= Travail demandé =
(a) Recopiez le passage du texte de l'exercice allant de « Ont été entendus » jusqu'à « de son comportement. » inclus.
(b) Répondez brièvement aux questions suivantes d'après le texte de l'exercice :
(i) À quelle date le mémoire en défense du recteur a-t-il été enregistré ?
(ii) Qui assurait la fonction de greffière lors de l'audience publique ?
(iii) Dans quelle classe l'élève était-il scolarisé au titre de l'année 2025-2026 ?

Par un mémoire en défense enregistré le 4 mars 2026, le recteur de l’académie de Reims conclut au rejet de la requête.
Il fait valoir que l’urgence n’est pas caractérisée et que le moyen de la requête n’est pas fondé.


Vu la requête enregistrée le 28 novembre 2025 sous le n°2503891 par laquelle M. C... B..., agissant au nom de son fils mineur A..., représenté par Me Viard, demande au tribunal d’annuler l’arrêté du 7 novembre 2025 par lequel le recteur de l’académie de Reims a confirmé l’exclusion définitive de son fils du lycée Jean Talon de Châlons-en-Champagne.



Vu les autres pièces du dossier ;

Vu :
- le code de l’éducation ;
- la loi n°91-647 du 10 juillet 1991 ;
- le code de justice administrative.



La présidente du tribunal a désigné M. Deschamps pour statuer sur les demandes de référé.


Les parties ont été régulièrement averties du jour de l’audience.


Ont été entendus au cours de l’audience publique en présence de Mme Mouissat, greffière d’audience :
le rapport de M. Deschamps, juge des référés ;
les observations de M. D..., représentant le recteur de l’académie de Reims qui reprend ses observations écrites et qui précise que le requérant conserve la possibilité de demander une bourse sur critères sociaux auprès de l’établissement ou une aide pour ses déplacements à Reims auprès du rectorat ;
et les éclaircissements de M. A... B..., qui précise que sa mère est décédée, que son père est à la retraite, qu’il a dû cesser d’aller en cours depuis la fin du mois de novembre faute de moyens financiers lui permettant de se déplacer jusqu’à Reims et qu’il a compris le caractère inapproprié de son comportement.




L’instruction a été close à l’issue de l’audience.


Considérant ce qui suit :



M. A... B..., élève scolarisé au titre de l’année 2025-2026 en classe de première Sciences et Technologies du Management et de la Gestion (STMG) au lycée Jean Talon de Châlons-en-Champagne, a fait l’objet le 2 octobre 2025 d’une sanction disciplinaire d’exclusion définitive de l’établissement en raison du port d’un couvre-chef au sein de l’établissement et d’un manque de respect et de l’usage de violence envers une assistante d’éducation. Cette décision a été confirmée sur recours administratif préalable obligatoire par un arrêté du 7 novembre 2025. Son père, M. C... B..., demande au juge des référés, sur le fondement des dispositions de l’article L. 521-1 du code de justice administrative, la suspension des effets de cet arrêté.



Aux termes de l'article L. 521-1 du code de justice administrative : « Quand une décision administrative, même de rejet, fait l'objet d'une requête en annulation ou en réformation, le juge des référés, saisi d'une demande en ce sens, peut ordonner la suspension de l'exécution de cette décision, ou de certains de ses effets, lorsque l'urgence le justifie et qu'il est fait état d'un moyen propre à créer, en l'état de l'instruction, un doute sérieux quant à la légalité de la décision (...) ». En vertu de l’article L. 522-1 du même code, le juge des référés statue au terme d’une procédure contradictoire écrite ou orale.

= Entrées répertoriées =
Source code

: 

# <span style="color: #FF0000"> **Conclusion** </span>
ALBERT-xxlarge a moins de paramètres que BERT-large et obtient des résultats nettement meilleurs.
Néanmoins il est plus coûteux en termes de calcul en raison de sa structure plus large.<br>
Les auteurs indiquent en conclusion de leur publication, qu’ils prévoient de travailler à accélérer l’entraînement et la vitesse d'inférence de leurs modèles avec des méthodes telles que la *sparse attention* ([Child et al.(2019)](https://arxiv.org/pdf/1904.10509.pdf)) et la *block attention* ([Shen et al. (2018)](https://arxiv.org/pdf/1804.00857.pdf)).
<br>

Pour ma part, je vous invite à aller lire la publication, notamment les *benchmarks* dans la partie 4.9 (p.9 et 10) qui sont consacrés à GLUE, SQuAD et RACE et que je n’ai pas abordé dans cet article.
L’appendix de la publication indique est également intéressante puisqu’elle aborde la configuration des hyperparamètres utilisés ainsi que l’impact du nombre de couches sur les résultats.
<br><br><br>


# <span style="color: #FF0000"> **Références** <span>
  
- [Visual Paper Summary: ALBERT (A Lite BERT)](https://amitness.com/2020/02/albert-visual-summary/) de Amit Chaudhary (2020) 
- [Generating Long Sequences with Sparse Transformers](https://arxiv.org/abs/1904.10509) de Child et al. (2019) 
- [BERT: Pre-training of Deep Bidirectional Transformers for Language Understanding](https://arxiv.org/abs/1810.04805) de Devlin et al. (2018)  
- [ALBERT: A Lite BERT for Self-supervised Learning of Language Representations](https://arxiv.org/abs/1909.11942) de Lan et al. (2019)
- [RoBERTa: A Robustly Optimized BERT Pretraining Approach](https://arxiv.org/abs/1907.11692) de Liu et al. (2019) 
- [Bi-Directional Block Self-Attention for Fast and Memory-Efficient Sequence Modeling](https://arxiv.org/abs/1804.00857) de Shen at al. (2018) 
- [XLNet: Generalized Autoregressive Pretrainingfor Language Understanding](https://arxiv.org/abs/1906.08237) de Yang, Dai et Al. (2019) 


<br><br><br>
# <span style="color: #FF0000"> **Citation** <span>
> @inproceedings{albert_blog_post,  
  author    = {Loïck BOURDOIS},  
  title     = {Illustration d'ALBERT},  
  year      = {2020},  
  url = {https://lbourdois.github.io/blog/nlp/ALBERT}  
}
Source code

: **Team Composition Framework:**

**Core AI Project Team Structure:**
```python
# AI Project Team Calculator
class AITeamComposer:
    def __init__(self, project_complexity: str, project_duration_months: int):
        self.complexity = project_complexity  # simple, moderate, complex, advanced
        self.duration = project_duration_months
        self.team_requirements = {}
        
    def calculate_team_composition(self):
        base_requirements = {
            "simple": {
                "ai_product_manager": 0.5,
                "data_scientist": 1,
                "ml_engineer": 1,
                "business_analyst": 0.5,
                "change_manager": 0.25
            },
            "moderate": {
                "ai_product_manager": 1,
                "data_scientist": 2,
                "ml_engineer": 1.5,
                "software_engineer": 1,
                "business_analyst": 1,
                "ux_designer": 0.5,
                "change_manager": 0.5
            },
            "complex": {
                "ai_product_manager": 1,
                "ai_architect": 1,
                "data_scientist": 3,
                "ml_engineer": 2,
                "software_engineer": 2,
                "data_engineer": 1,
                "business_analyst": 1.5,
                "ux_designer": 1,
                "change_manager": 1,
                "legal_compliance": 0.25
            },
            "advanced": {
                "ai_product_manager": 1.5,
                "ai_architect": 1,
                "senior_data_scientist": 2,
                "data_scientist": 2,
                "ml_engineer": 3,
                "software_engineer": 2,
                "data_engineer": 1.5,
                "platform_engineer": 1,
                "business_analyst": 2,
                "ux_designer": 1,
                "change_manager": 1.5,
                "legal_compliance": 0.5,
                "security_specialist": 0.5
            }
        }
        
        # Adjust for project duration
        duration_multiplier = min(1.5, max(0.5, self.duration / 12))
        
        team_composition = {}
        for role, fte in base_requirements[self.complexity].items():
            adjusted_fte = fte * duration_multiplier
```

= Réponses =
(a)
Ont été entendus au cours de l’audience publique en présence de Mme Mouissat, greffière d’audience :
le rapport de M. Deschamps, juge des référés ;
les observations de M. D..., représentant le recteur de l’académie de Reims qui reprend ses observations écrites et qui précise que le requérant conserve la possibilité de demander une bourse sur critères sociaux auprès de l’établissement ou une aide pour ses déplacements à Reims auprès du rectorat ;
et les éclaircissements de M. A... B..., qui précise que sa mère est décédée, que son père est à la retraite, qu’il a dû cesser d’aller en cours depuis la fin du mois de novembre faute de moyens financiers lui permettant de se déplacer jusqu’à Reims et qu’il a compris le caractère inapproprié de son comportement.

(b)
(i) Le 4 mars 2026.
(ii) Mme Mouissat.
(iii) En classe de première Sciences et Technologies du Management et de la Gestion (STMG), au lycée Jean Talon de Châlons-en-Champagne.